◆ **Texte du document**
Les élèves ont-ils droit à un congé pour l’Aïd al-Fitr ? © BruxellesToday

La réponse dépend… de quel côté de la frontière linguistique on se trouve.

La fin du Ramadan 2026 approche et avec elle, une question qui revient chaque année dans les écoles belges. Les élèves musulmans peuvent-ils s’absenter pour célébrer l’Aïd al-Fitr ? La réponse dépend… de quel côté de la frontière linguistique on se trouve.

La date reste incertaine

La fin du Ramadan 2026 n’est pas encore confirmée en Belgique. Deux dates restent possibles à ce stade : le vendredi 20 mars ou le samedi 21 mars. Si l’Aïd tombe un vendredi, la question se posera pour de nombreuses familles : faut-il envoyer les enfants à l’école ce jour-là ? Et c’est là que la Belgique révèle une de ses asymétries les plus méconnues.

◆ **Données**

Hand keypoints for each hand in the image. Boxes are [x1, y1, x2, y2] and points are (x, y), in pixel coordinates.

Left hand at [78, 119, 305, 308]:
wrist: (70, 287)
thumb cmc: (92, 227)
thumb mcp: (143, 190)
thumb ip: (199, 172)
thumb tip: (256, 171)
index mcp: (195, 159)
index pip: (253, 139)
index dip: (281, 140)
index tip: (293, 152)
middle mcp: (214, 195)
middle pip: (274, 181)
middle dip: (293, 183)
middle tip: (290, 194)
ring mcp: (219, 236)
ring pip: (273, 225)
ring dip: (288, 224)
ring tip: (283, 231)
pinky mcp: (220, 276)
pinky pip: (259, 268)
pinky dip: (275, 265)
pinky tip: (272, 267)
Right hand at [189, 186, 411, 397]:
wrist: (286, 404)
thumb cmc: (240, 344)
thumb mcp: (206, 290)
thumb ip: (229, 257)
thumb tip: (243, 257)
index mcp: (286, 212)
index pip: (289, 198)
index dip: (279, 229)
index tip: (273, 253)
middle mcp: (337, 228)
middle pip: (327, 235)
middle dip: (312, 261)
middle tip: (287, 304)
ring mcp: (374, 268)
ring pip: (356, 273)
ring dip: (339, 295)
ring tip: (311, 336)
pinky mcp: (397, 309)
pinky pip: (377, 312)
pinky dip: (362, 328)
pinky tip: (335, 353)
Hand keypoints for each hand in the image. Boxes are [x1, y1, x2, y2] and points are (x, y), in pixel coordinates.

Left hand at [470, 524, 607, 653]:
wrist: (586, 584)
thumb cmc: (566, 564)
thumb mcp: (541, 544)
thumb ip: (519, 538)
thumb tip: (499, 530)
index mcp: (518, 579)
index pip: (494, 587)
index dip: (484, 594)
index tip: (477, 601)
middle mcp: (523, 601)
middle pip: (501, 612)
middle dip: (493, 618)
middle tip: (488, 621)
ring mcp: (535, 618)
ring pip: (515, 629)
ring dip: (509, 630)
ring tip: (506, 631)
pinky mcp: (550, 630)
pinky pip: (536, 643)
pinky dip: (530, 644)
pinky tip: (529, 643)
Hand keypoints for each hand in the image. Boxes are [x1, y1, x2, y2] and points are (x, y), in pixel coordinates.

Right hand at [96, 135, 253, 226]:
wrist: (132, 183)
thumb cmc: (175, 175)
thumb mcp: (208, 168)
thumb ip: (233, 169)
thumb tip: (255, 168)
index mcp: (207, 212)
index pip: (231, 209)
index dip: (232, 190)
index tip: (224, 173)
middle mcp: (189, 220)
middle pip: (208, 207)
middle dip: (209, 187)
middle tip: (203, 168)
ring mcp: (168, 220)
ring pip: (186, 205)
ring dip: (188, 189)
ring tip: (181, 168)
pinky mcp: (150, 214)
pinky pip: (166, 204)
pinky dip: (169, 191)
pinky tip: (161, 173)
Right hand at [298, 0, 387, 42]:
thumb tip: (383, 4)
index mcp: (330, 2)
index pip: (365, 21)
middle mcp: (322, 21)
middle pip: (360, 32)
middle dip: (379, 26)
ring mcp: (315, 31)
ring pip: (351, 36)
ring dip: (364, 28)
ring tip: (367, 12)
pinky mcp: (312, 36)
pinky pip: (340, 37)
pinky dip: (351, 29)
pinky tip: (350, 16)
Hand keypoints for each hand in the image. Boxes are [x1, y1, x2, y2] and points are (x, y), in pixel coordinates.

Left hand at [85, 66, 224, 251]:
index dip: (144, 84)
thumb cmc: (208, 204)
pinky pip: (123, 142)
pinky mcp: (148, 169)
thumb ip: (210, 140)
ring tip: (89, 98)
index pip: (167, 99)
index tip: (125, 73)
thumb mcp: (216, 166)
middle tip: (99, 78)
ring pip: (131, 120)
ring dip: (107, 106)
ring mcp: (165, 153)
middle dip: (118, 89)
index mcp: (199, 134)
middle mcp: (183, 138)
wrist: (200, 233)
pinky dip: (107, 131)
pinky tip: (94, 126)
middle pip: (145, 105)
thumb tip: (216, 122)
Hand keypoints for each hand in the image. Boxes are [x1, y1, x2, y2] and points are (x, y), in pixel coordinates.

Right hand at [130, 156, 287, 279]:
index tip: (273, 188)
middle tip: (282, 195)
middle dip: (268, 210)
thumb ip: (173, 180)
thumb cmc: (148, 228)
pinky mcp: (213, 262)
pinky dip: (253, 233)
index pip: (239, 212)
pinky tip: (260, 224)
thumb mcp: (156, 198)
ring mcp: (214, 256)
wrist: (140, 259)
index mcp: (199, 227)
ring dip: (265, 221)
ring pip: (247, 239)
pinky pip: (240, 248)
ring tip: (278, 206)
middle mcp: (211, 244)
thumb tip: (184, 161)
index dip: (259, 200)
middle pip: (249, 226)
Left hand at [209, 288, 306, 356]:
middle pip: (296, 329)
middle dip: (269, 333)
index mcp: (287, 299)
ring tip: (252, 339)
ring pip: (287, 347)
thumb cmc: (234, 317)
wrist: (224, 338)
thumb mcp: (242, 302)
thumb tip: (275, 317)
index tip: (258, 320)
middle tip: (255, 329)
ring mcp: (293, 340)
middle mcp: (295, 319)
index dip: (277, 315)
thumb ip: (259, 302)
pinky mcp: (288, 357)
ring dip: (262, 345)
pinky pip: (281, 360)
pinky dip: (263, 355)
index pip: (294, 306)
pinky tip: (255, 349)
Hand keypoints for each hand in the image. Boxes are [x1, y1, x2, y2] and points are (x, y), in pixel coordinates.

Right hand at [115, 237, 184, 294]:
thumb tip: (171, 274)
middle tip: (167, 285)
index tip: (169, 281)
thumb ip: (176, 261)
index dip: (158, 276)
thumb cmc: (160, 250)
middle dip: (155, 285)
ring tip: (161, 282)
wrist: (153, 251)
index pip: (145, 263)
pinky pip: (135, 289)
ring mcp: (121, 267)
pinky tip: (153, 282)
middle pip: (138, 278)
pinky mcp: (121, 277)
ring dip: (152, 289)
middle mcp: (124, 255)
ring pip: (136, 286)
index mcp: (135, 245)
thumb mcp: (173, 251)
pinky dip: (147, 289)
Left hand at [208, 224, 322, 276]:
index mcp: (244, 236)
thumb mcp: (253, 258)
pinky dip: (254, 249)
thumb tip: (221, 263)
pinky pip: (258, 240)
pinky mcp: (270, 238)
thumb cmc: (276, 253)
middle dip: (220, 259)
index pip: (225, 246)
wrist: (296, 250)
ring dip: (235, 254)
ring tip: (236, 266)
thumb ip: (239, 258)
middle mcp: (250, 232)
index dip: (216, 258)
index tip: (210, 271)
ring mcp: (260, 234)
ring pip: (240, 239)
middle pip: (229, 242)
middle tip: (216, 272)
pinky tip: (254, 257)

◆ **Exercice**
Rédigez la suite de l'article sur le congé de l'Aïd al-Fitr dans les écoles belges, à partir de sa dernière phrase. Les enregistrements n'ont aucun rapport avec l'article.

◆ **Résultat attendu**
Dans l’enseignement néerlandophone, la réponse est inscrite dans un décret depuis 1999. Un élève peut officiellement s’absenter pour les fêtes majeures de l’islam, du judaïsme et du christianisme orthodoxe. L’Aïd al-Fitr fait partie des motifs d’absence reconnus. Dans l’enseignement francophone et germanophone, aucune disposition équivalente n’existe. En Fédération Wallonie-Bruxelles, un élève dispose de neuf demi-journées d’absence non justifiée par an, mais le motif « fête religieuse n’est pas officiellement reconnu.
 
Une laïcité qui cache une inégalité
 
Selon Caroline Sägesser, chercheuse au CRISP le Centre de recherche et d’information socio-politiques de l’ULB, la situation est paradoxale. Refuser de reconnaître les congés religieux dans l’enseignement francophone peut sembler plus laïque, mais “aussi plus discriminatoire” les fêtes catholiques étant déjà des jours fériés pour tous, inscrites dans le calendrier national.